Copy `.env.example` → `.env` and set:

| Variable | Default | Description |
|:---|:---|:---|
| `AURA_MODEL` | `llama3.1:8b` | Ollama model name |
| `AURA_DB_PROVIDER` | `sqlite` | `sqlite` / `kuzu` / `neo4j` |
| `AURA_DEVICE` | `auto` | `auto` / `cpu` / `cuda` / `mps` |
| `AURA_CONCURRENCY` | `4` | Parallel ingestion workers (0 = all cores) |
| `KUZU_DB_PATH` | `./auragraph_graph` | Kùzu database folder |
| `NEO4J_URI` | `bolt://localhost:7687` | Neo4j URI |
| `NEO4J_USER` | `neo4j` | Neo4j username |
| `NEO4J_PASSWORD` | `password` | Neo4j password |
| `FTS5_MATCH_LIMIT` | `25` | Max chunks returned per search |
| `FTS5_SNIPPET_WORDS` | `200` | Snippet size in words |

---

## 🚀 Docker (Full Stack)

```bash
cp .env.example .env
docker compose up --build -d
# API:        http://localhost:8000
# Prometheus: http://localhost:9090
# Grafana:    http://localhost:3000
```

---

## 📊 Benchmarks vs Traditional RAG (LangChain + FAISS)

AuroraGraph trades raw indexing speed for deterministic accuracy and zero hallucinations. While traditional setups simply chunk and dump files into an index, AuroraGraph parses Multi-Dimensional Synapses and enforces a strict Audit formatting pipeline. 
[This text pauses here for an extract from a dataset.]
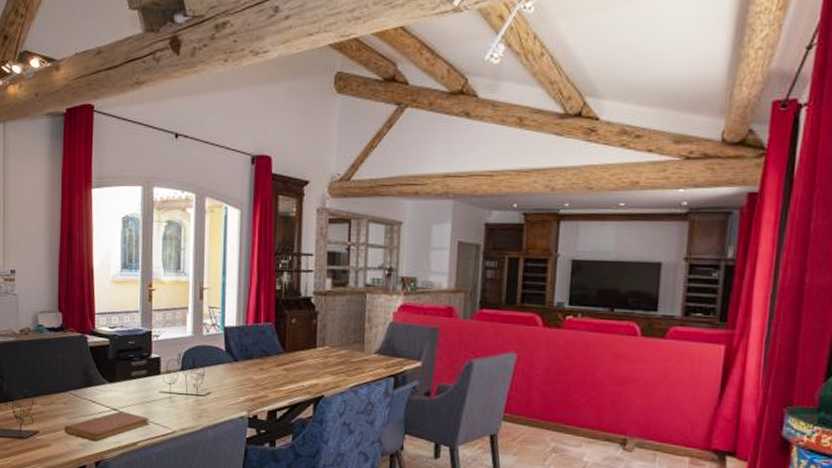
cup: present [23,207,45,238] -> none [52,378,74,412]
| Metric | LangChain + FAISS | AuroraGraph (Audit Mode) | AuroraGraph (Fast Mode) |
|---|---|---|---|
| **Answer Quality** | High Hallucination Risk (No citations) | **Zero Hallucinations** (Page-level citations) | High Accuracy |
| **Generation Speed** | ~18s | ~94s | **~19s** |
| **Indexing Speed** | ~69s | ~203s | *(Runs Once)* |
| **Retrieval Latency**| ~0.05s | ~0.12s | ~0.12s |

### Pros & Cons
**Why AuroraGraph is better:**
- **Zero Hallucination Guarantee:** By forcing the LLM into a two-task Audit Mode, it must prove where it found every fact.
- **Enterprise Traceability:** AuroraGraph provides the exact filename and page number so humans can verify the source in seconds.
- **Dynamic Speed:** You can toggle from the heavy Audit Mode to a hyper-fast traditional RAG prompt instantly by using `engine.query(custom_prompt="...")`. See [Custom Prompts Docs](docs/custom_prompts.md).

**Cons:**
- Upfront calculation of 10D Synaptic Edges and Nodes takes roughly 3x longer during the initial ingestion phase compared to simple text chunking arrays.
- Default `Generation` takes longer due to outputting structured, deterministic logs instead of simple paragraphs. 

*Read the full [Performance Benchmark Report](./comparison/comparison_result_test.md)*.

---

## ⚖️ License

MIT — High Performance, Zero Hallucination.